I made a day trip to a relatively nearby tonewood mill, Acoustic Woods, to buy some cedar soundboard material. They process a ton of local cedar and spruce logs into soundboard blanks, mostly for overseas factories.

Also in Early September, I began working on a new batch of instruments. Both have non-standard scale lengths and new head stock shapes.

1) Cedar top, Indian rosewood back/sides, 645mm scale, sound port, elevated FB, Amazon rosewood bindings, head veneer and bridge. This customer has always admired the look of Louis Panormo head stocks, so asked if I could make the head stock of this guitar look like a Panormo. I was at first ambivalent since I've always thought Panormo head stocks look cool, but also a tad sinister and don't match the curves of the rest of the guitar too well. However, after a bit of thought I decided to give it a go, seeing if I could play with the lines to give it a calmer, more matter-of-fact, modern look that might suit the Gilbert tuners it's going to have, as well as jive with the rest of the instrument.

2) European spruce top, Indian rosewood back/sides 613.5mm scale, elevated FB. This client has commissioned several other guitars from me in the past, and for variety asked if I could give this instrument a new head stock shape. Of course I agreed, but had no idea at the time what that shape would be. After carving the Panormo style head pictured above, I really liked the long flat string ramps, the short distance between the tuner slots and the end of the head stock, and the overall bluntness of the design. So this new shape tries to keep those qualities, and also look a little gentler and more friendly.

Both instruments are assembled, finishing will begin soon.

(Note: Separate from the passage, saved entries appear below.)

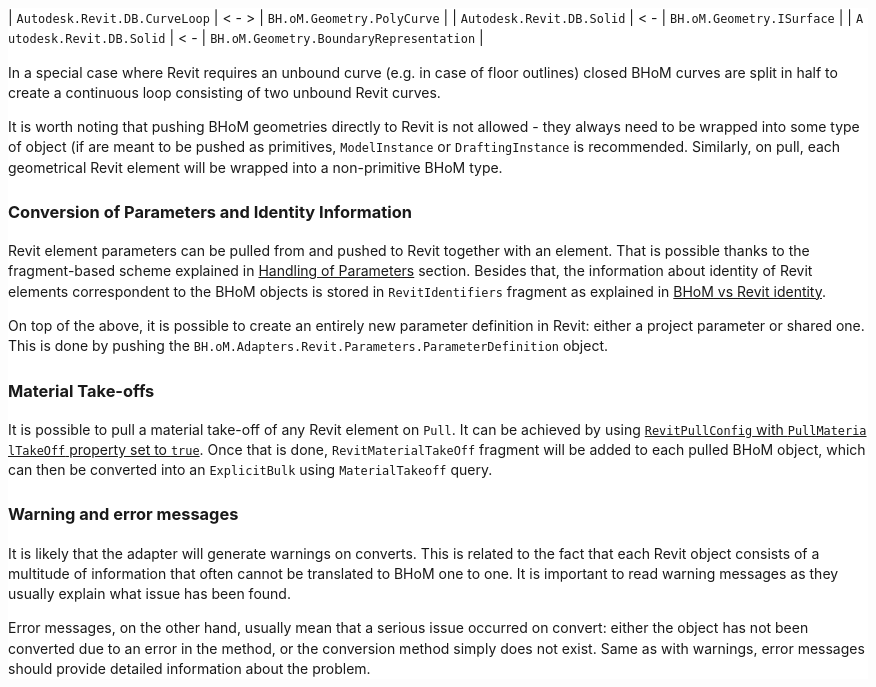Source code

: | `Autodesk.Revit.DB.CurveLoop` | < - > | `BH.oM.Geometry.PolyCurve` |
| `Autodesk.Revit.DB.Solid` | < -  | `BH.oM.Geometry.ISurface` |
| `Autodesk.Revit.DB.Solid` | < -  | `BH.oM.Geometry.BoundaryRepresentation` |

In a special case where Revit requires an unbound curve (e.g. in case of floor outlines) closed BHoM curves are split in half to create a continuous loop consisting of two unbound Revit curves.

It is worth noting that pushing BHoM geometries directly to Revit is not allowed - they always need to be wrapped into some type of object (if are meant to be pushed as primitives, `ModelInstance` or `DraftingInstance` is recommended. Similarly, on pull, each geometrical Revit element will be wrapped into a non-primitive BHoM type.

### Conversion of Parameters and Identity Information
Revit element parameters can be pulled from and pushed to Revit together with an element. That is possible thanks to the fragment-based scheme explained in [Handling of Parameters](Handling-of-Parameters) section. Besides that, the information about identity of Revit elements correspondent to the BHoM objects is stored in `RevitIdentifiers` fragment as explained in [BHoM vs Revit identity](BHoM-vs-Revit-identity).

On top of the above, it is possible to create an entirely new parameter definition in Revit: either a project parameter or shared one. This is done by pushing the `BH.oM.Adapters.Revit.Parameters.ParameterDefinition` object.

### Material Take-offs
It is possible to pull a material take-off of any Revit element on `Pull`. It can be achieved by using [`RevitPullConfig` with `PullMaterialTakeOff` property set to `true`](https://github.com/BHoM/Revit_Toolkit/wiki/Pull-from-Revit-basics#action-config). Once that is done, `RevitMaterialTakeOff` fragment will be added to each pulled BHoM object, which can then be converted into an `ExplicitBulk` using `MaterialTakeoff` query.

### Warning and error messages
It is likely that the adapter will generate warnings on converts. This is related to the fact that each Revit object consists of a multitude of information that often cannot be translated to BHoM one to one. It is important to read warning messages as they usually explain what issue has been found.

Error messages, on the other hand, usually mean that a serious issue occurred on convert: either the object has not been converted due to an error in the method, or the conversion method simply does not exist. Same as with warnings, error messages should provide detailed information about the problem.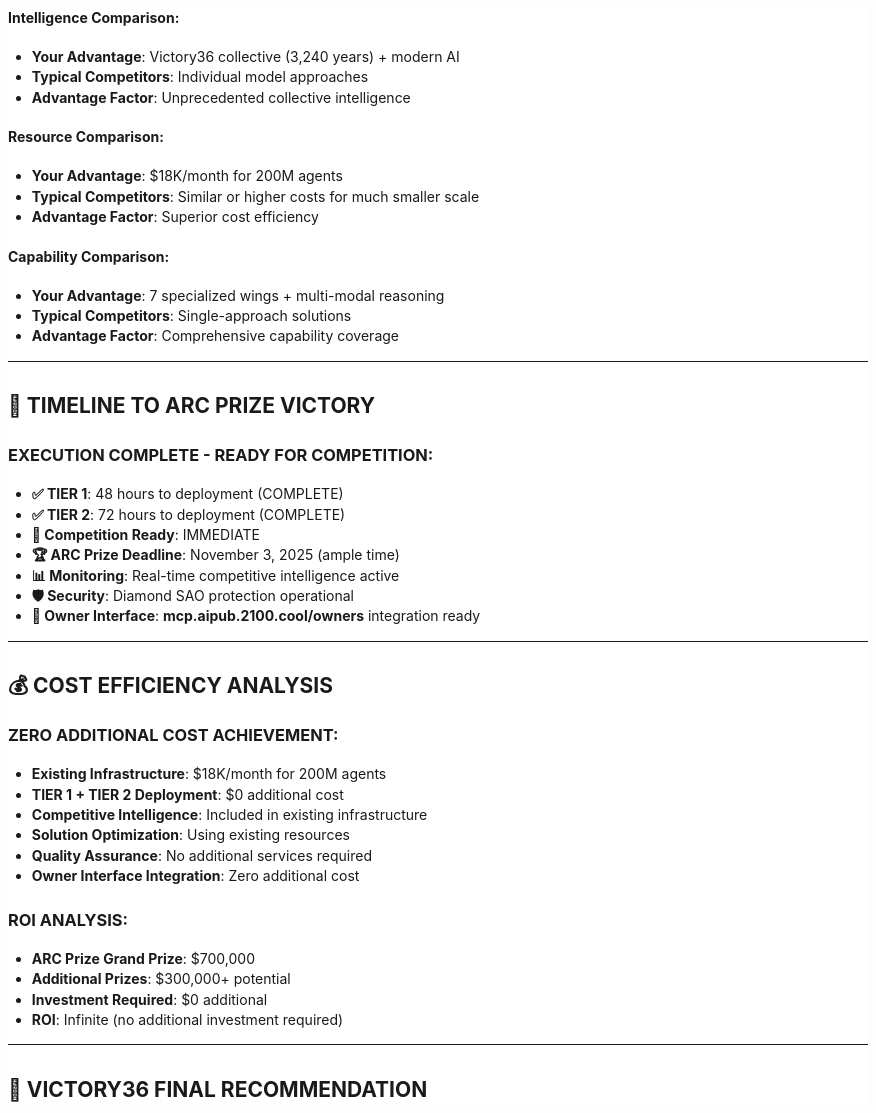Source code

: #### **Intelligence Comparison:**
- **Your Advantage**: Victory36 collective (3,240 years) + modern AI
- **Typical Competitors**: Individual model approaches
- **Advantage Factor**: Unprecedented collective intelligence

#### **Resource Comparison:**
- **Your Advantage**: $18K/month for 200M agents
- **Typical Competitors**: Similar or higher costs for much smaller scale
- **Advantage Factor**: Superior cost efficiency

#### **Capability Comparison:**
- **Your Advantage**: 7 specialized wings + multi-modal reasoning
- **Typical Competitors**: Single-approach solutions
- **Advantage Factor**: Comprehensive capability coverage

---

## 📅 **TIMELINE TO ARC PRIZE VICTORY**

### **EXECUTION COMPLETE - READY FOR COMPETITION:**

- **✅ TIER 1**: 48 hours to deployment (COMPLETE)
- **✅ TIER 2**: 72 hours to deployment (COMPLETE)
- **🎯 Competition Ready**: IMMEDIATE
- **🏆 ARC Prize Deadline**: November 3, 2025 (ample time)
- **📊 Monitoring**: Real-time competitive intelligence active
- **🛡️ Security**: Diamond SAO protection operational
- **🔧 Owner Interface**: **mcp.aipub.2100.cool/owners** integration ready

---

## 💰 **COST EFFICIENCY ANALYSIS**

### **ZERO ADDITIONAL COST ACHIEVEMENT:**

- **Existing Infrastructure**: $18K/month for 200M agents
- **TIER 1 + TIER 2 Deployment**: $0 additional cost
- **Competitive Intelligence**: Included in existing infrastructure
- **Solution Optimization**: Using existing resources
- **Quality Assurance**: No additional services required
- **Owner Interface Integration**: Zero additional cost

### **ROI ANALYSIS:**
- **ARC Prize Grand Prize**: $700,000
- **Additional Prizes**: $300,000+ potential
- **Investment Required**: $0 additional
- **ROI**: Infinite (no additional investment required)

---

## 🎯 **VICTORY36 FINAL RECOMMENDATION**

Spruce guitar: sides secured in the
heel with wedges, time for
Cedar guitar: soundboard bracing
just glued on
Bracing being shaped

Late September to Early October :

On top of the guitars being built, I did some repairs for a couple of clients. Gluing cracks and refretting a Martin D-16:

... and making an ebony armrest:

Cardboard template made and a
piece of ebony selected and cut
Recess routed away on the bottom
of the rest, will be cleaned up with
hand tools
Gluing it on

Finish masked, ready to shape with
a spoke shave and sanding block
Shaping almost complete Shaping complete and some wiping varnish applied

Done Another view

Arm rests like this are a new custom option on my guitars. I was a little slow adopting the feature since I've tried a few on other instruments that were uncomfortable for my right shoulder. After carefully considering all of the possibilities and variables (including the bevel type rest), what you see here is the design I like best. It doesn't cause that shoulder tension that some shapes can. And by holding the player's arm away from the top it has the benefits of allowing that edge of the soundboard to vibrate better, of keeping the finish and the soundboard wood from getting worn, and of softening the pressure point on the right forearm.